> [Persyaratan Tugas]
1. Salin kata demi kata bagian tulisan tentang UAN SMP, mulai dari "Rabu, 14 Januari" sampai ke "sekarang diwujudkan juga!".
2. Menurut tulisan tentang UAN SMP, mengapa penulisnya setuju dengan kenaikan standar kelulusan? Jawab dalam satu sampai tiga kalimat.
3. Tuliskan kelanjutan tulisan tentang UAN SMP, mulai setelah kalimat terakhir yang ada.

> [Kutipan Sumber]
──────────
Rabu, 14 Januari 2009

Kasihan Anak SMP

Kemaren gue baca berita di KOMPAS tentang standar kelulusan UAN yang naik jadi 5,5. Sebenernya gue nggak terlalu ngerti tentang nilai terendah, tapi yang gue tangkep, nilai minimal (untuk UAN dan UAS) adalah 4,5. Gue setuju, sih, soal kenaikan standar lulus ini. Soalnya mendorong anak-anak untuk serius mikirin masa depan.
Tapi ada satu hal yang bikin gue prihatin. Dan keprihatinan ini gue tujukan untuk anak2 SMP. Dari yang gue baca di KOMPAS, sekarang ini UAN SMP nggak cuman 3 pelajaran, tapi 4. Kalau dulu, zaman gue SMP, cuman B.Indonesia, B.Inggris, dan Matematika. Sekarang ditambah lagi IPA. Sebenernya dulu IPA juga masuk ujian, tapi ujian sekolah. Nggak terlalu menentukan kelulusan. Gue sempet surprise juga waktu IPA masuk UAN SMP, tapi awalnya gue pikir itu cuman gosip doang. Ternyata sekarang diwujudkan juga!
──────────
> [Materi yang Ditampilkan]
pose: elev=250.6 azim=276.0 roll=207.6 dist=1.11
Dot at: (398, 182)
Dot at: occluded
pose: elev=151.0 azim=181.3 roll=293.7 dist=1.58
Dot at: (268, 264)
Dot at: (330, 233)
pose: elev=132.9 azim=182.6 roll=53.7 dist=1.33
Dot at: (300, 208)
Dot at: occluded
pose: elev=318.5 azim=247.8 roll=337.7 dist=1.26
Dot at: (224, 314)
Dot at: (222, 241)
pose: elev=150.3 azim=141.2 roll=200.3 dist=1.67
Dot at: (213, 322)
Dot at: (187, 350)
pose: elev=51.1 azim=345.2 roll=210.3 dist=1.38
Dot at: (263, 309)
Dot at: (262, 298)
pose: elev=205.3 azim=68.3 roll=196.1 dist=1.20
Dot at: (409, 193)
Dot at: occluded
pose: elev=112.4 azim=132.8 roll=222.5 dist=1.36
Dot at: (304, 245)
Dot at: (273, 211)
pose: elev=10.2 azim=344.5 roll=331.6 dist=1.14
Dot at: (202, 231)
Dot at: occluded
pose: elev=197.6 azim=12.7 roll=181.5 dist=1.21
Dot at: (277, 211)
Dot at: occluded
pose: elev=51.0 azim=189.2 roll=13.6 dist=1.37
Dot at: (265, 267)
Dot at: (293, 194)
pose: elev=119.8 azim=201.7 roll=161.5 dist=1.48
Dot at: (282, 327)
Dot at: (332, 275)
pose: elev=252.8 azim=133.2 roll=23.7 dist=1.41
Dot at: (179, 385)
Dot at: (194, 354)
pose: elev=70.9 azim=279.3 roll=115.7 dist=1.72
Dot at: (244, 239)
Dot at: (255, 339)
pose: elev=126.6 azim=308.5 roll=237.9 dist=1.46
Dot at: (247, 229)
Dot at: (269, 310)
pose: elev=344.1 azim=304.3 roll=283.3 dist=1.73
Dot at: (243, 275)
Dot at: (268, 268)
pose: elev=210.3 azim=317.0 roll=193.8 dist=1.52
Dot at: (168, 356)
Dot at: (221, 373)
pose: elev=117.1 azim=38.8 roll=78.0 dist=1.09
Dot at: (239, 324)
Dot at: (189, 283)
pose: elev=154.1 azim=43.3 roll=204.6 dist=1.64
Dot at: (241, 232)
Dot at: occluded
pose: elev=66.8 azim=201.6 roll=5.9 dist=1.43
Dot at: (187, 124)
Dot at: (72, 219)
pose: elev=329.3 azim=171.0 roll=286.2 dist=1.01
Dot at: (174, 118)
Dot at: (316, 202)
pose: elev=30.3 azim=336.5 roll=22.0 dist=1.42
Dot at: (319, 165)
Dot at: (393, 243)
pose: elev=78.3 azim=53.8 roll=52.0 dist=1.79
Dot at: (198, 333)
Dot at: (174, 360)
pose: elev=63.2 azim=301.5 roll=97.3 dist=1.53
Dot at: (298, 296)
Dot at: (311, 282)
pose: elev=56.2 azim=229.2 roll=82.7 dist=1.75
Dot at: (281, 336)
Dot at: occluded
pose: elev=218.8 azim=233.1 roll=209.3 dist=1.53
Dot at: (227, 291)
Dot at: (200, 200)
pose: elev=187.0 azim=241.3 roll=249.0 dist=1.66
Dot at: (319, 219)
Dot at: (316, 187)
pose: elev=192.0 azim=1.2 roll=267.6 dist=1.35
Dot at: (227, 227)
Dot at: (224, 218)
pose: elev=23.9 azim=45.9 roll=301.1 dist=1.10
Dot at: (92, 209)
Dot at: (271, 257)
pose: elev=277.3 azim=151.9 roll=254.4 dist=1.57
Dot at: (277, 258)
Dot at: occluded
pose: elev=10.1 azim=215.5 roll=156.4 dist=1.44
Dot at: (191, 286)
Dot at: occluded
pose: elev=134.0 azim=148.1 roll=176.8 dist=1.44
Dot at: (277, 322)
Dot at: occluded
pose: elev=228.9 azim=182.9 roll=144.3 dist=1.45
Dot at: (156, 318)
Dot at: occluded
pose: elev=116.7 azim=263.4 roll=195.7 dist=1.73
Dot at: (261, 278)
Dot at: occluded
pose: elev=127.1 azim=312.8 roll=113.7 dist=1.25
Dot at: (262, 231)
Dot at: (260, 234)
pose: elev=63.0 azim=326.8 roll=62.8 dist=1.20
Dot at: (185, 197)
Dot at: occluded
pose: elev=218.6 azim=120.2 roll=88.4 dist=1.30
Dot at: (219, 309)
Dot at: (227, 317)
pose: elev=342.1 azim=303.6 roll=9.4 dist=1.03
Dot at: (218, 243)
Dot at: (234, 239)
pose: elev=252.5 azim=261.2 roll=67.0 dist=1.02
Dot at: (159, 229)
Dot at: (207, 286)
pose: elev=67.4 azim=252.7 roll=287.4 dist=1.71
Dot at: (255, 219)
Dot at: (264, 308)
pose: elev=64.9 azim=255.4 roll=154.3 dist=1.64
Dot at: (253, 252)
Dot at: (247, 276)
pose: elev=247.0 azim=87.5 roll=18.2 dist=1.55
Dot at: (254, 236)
──────────
> [Hasil Latihan]
1.
Rabu, 14 Januari 2009

Kasihan Anak SMP

Kemaren gue baca berita di KOMPAS tentang standar kelulusan UAN yang naik jadi 5,5. Sebenernya gue nggak terlalu ngerti tentang nilai terendah, tapi yang gue tangkep, nilai minimal (untuk UAN dan UAS) adalah 4,5. Gue setuju, sih, soal kenaikan standar lulus ini. Soalnya mendorong anak-anak untuk serius mikirin masa depan.
Tapi ada satu hal yang bikin gue prihatin. Dan keprihatinan ini gue tujukan untuk anak2 SMP. Dari yang gue baca di KOMPAS, sekarang ini UAN SMP nggak cuman 3 pelajaran, tapi 4. Kalau dulu, zaman gue SMP, cuman B.Indonesia, B.Inggris, dan Matematika. Sekarang ditambah lagi IPA. Sebenernya dulu IPA juga masuk ujian, tapi ujian sekolah. Nggak terlalu menentukan kelulusan. Gue sempet surprise juga waktu IPA masuk UAN SMP, tapi awalnya gue pikir itu cuman gosip doang. Ternyata sekarang diwujudkan juga!

2. Penulis setuju karena kenaikan standar lulus itu mendorong anak-anak untuk serius memikirkan masa depan.

3.
Menurut gue ini nggak adil. Udah bagus, tuh, 3 pelajaran yang dulu itu. Nggak usah lah ditambah IPA segala. Kalau mau ditambah IPA, IPS juga diikutkan. Kenapa? Karena kasihan buat mereka yang nggak bisa eksak. Kayak gue ini (Huhuhu………….). Untuk mereka yang memang nggak dikaruniai bakat dalam bidang eksakta, ngerjain matematika aja udah ngos-ngosan, apalagi ditambah IPA! Yang namanya IPA anak SMP pasti termasuk fisika juga, kan? Ngitung lagi………………
Untuk matematika, masih bisa toleransi lah. Karena meskipun susah, pelajaran ini penting untuk mengasah logika dasar. Jadi buat yang nggak bisa eksak, sedikit ‘ngoyo’, boleh lah. Cuman kalau akhirnya ditambah IPA? Gue rasa berlebihan. Dan parahnya kenapa, kok, ya, cuma IPA. Kenapa nggak masukin IPS? Is there any big difference between IPA and IPS?
Memang pendapat umum bahwa IPA identik dengan pinter. Tapi everybody knows lah kalau pendapat itu cenderung picik. Nah, kalau udah tahu itu pikiran yang sempit, why people don’t want to change? Gue rasa Departemen Pendidikan tahu bahwa ilmu selain IPA itu penting (itulah kenapa dibuka jurusan IPS dan Bahasa di SMA. Ya kan?). Memang, standar masuk kelas selain IPA lebih rendah, tapi sebenernya dengan adanya pemisahan kelas itu menunjukkan adanya penghargaan yang cukup untuk bidang lain selain eksakta.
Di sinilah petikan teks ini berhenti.